Finding a position that encompasses your social needs as well as your innate personality, especially as it relates to being an introvert or an extrovert, can be a difficult thing and burnout can occur when such things are not taken into consideration. For the study, the researchers defined “burnout” at a job as an extensive exposure to anxiety and serious stress factors that directly affect emotional well being.
The researchers declared that there are two key and crucial identifiers needed for a person to experience contentment at their job and to prevent burning out and set out to validate this declaration. The first key factor is the social relationships inherent with any position and the other is the amount of power a person has to affect their working environment and the demands of their job as well as any responsibilities where they are directly responsible for the performance of others.

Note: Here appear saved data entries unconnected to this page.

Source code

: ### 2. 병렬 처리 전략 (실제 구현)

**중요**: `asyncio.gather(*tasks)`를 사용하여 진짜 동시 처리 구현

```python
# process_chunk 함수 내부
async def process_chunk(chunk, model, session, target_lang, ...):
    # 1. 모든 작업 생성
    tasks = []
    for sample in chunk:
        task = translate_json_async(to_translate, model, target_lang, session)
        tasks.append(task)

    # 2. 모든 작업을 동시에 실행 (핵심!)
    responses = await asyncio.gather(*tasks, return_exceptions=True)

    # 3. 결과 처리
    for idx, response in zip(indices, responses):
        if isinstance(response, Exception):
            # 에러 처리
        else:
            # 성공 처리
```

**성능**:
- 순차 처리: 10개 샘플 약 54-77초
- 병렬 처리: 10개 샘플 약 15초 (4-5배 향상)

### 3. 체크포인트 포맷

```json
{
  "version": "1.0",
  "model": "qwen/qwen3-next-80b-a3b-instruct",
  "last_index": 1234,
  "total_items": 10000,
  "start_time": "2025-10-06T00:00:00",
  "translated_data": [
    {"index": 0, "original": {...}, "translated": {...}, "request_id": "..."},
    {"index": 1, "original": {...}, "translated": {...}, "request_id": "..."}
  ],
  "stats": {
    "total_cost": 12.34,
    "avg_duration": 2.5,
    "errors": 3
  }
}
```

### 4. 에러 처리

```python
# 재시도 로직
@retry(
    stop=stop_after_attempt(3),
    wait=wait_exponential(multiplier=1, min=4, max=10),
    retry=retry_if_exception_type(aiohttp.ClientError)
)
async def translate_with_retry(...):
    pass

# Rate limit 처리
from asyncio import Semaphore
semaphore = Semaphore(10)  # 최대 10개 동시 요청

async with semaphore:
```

The research team composed their study of 97 women and men between the ages of 22-62 who were employed full time. The participants in the study also had to go to a Swiss website that the researchers had chosen which related to stress and burnout at a job. In an effort to establish the motive of the individuals, the participants had to answer a questionnaire relating to personal background and work histories.
They were shown five pictures of different people at work performing various duties. The 97 were then directed to write a paragraph or two in which they were creating a scenario for the pictures. They were writing a story they thought was being told through the particular photograph. The research team then evaluated the stories with particular regard to the social affiliation motive as well as the power motive which the researchers believe are the two reasons for job burnout.
The results found that when characteristics of a particular job and the participant’s particular needs didn’t match, the researchers said that such an event was a “hidden” stressor. They didn’t say how they could identify a “hidden” stressor except to say that it was there but the person wasn’t aware of it. The researchers further declared that physical symptoms such as fatigue and headaches also appeared when people didn’t seem suited to the job they were at or were evaluating.